L’amour que nous avons pour nous-mêmes (…) est affectif et effectif. L’amour effectif est celui qui gouverne les grands, ambitieux d’honneurs et de richesses, qui se procurent tant de biens et qui ne se rassasient jamais d’en acquérir : ceux-là, dis-je, s’aiment grandement de cet amour effectif. Mais il y en a d’autres qui s’aiment davantage de l’amour affectif : ceux-ci sont grandement tendres avec eux-mêmes, et ne font jamais autre chose que de se dorloter, soigner et réconforter : ils craignent tant tout ce qui pourrait leur nuire que c’est grande pitié. (…)

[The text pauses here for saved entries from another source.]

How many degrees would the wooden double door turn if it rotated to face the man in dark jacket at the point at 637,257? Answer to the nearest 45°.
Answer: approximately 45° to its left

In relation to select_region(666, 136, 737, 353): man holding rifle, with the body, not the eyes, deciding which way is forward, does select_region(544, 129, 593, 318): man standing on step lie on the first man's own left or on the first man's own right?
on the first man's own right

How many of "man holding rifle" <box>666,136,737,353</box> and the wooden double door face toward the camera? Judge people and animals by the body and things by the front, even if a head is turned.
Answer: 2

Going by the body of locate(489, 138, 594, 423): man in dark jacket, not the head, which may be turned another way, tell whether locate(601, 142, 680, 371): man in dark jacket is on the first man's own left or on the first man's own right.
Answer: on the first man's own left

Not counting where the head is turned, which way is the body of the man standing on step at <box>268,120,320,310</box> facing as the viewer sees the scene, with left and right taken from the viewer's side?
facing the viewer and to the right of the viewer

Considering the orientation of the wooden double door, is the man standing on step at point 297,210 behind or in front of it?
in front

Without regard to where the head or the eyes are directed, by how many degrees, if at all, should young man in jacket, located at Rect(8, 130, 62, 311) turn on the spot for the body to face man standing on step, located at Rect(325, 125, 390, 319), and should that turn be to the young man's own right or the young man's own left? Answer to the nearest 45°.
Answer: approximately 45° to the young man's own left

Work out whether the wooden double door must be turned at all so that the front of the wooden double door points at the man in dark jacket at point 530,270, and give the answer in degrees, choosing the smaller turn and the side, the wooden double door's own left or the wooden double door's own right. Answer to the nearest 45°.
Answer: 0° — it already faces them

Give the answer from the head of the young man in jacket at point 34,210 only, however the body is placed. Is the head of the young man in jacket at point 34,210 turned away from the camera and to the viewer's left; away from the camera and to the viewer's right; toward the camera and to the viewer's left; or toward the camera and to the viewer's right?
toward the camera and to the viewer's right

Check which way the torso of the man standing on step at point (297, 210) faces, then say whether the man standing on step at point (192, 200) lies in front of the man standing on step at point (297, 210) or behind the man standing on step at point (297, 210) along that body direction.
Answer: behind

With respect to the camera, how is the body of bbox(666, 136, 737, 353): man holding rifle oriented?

Cette tendreté est plus insupportable encore aux choses de l’esprit qu’aux choses corporelles ; surtout si elle est par malheur pratiquée ou entretenue par les personnes les plus spirituelles, lesquelles voudraient être saintes du premier coup, sans qu’il leur en coutât rien, pas même les combats que leur cause la partie inférieure de l’âme par ses répugnances envers les choses contraires à la nature. (…)

Répugner à nos répugnances, faire taire nos préférences, mortifier nos affections, mortifier le jugement et renoncer à la volonté propre est une chose que l’amour effectif et tendre que nous nous portons à nous-mêmes ne peut se permettre sans crier : oh, que cela nous coûte ! Et ainsi nous ne faisons rien. (…)

Il vaut mieux porter une petite croix de paille que l’on m’a mise sur les épaules sans mon choix, qu’aller en couper une bien plus grande dans du bois avec beaucoup de travail, et la porter ensuite avec une grande peine. Et je serai plus agréable à Dieu avec la croix de paille qu’avec celle que je me serais fabriquée avec plus de peine et de sueur, et que je porterais avec plus de satisfaction, à cause de l’amour propre qui se plaît tant à ses inventions, et si peu à se laisser simplement conduire et gouverner.